今回審議したのは7月26日放送のRCC被爆70年プロジェクト「未来へ」のテレビ番組、「母子草(ははこぐさ)の花 原爆小頭症患者 母と子の70年」です。
母親の胎内で被爆・大量の放射線を浴びて、知能に重い障害を持って生まれた原爆小頭症患者をテーマとした番組です。
【担当ディレクターの説明】
「原爆小頭症患者の現状を中心にしてまとめました。小頭症は1965年にRCCが報道して以来、カメラマンやディレクターが襷をつなぐようにして、長年継続して取材をしてきたものです。今回の番組で一番の思いは、この極めて忌まわしい体験を次の世代に繰り返さないように、若い人たちにも分かってもらえる番組にしたかったということです。母親の胎内で一瞬の放射線を浴びただけで、生まれてからこれまでのすべての人生を台無しにされたという人々がいることを知ってもらいたいと思います。」
【委員の方々からのご意見、ご感想】
- 途中おもわず涙が出てしまったところもありました。今回取材した原爆小頭症の方が一人で暮らしている様子はよくわかりましたが、何か生活をフォローするような「被害者の会」や地域の活動がないのかと、非常に心配になってしまいました。だんだん年をとっていき、たぶん身内もいない様子なので、とても心配が残ってしまいました。

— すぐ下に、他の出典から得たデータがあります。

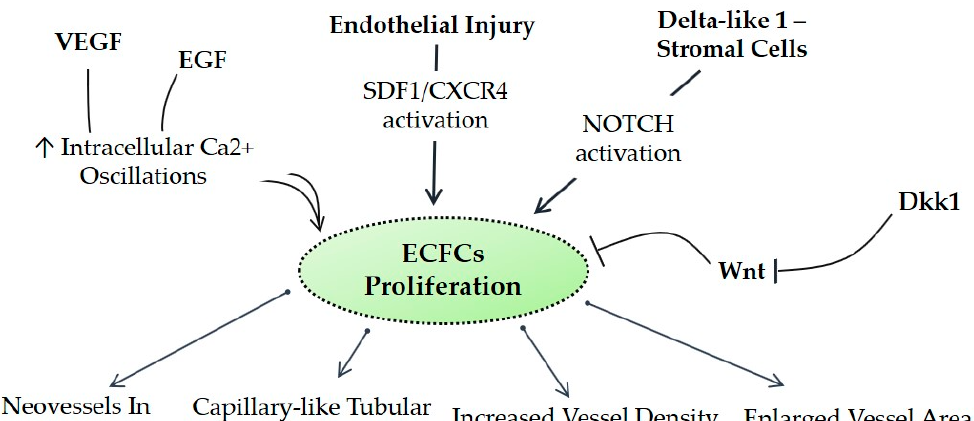
Figure 1. Postulated signaling pathways affecting endothelial progenitor cells (EPCs). CXCR4, C-X-C chemokine receptor type 4; Dkk1, dickkopf WNT signaling pathway inhibitor 1; ECFCs, endothelial colony-forming cells; EGF, epidermal growth factor; SDF-1, stromal cell-derived factor 1; VEGF, vascular endothelial growth factor; WNT, wingless-type mouse mammary tumor virus integration site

- 本人の「頑張ります」という言葉が、逆にもう限界ギリギリなのだろうと思わせました。そして三十分という中で、その現状を表現するのは難しいのではと感じました。特に若い人に分かってもらうためには、考えさせるのではなくて、もっとストレートに表現した方がいいのではないかと思います。
- 原爆というものが、最後の最後まで大きな傷跡を残すものだとつくづく思いました。
- 番組については感銘を受けましたが、放送をもっと多くの人が見られる時間帯にするべきではないのかと思います。
- アメリカなどでは、戦争を早く終結させるためには原爆という方法を取らざるを得なかったというような議論をしますが、最近同じようなことを日本の若い人が云うことがあります。そんな人たちにこの番組を観てもらいたいと思います。
- 原爆に対する深い意識を持って広島を訪れる人に、ライブラリーのような形でRCCの被爆70年プロジェクト全体を見てもらうような取り組みもあるのではないでしょうか。
【その他】
最後に11月に岡山で行われた「JNN系列放送番組審議会・近畿中四国地区合同協議会」について越智委員長から報告がありしまた。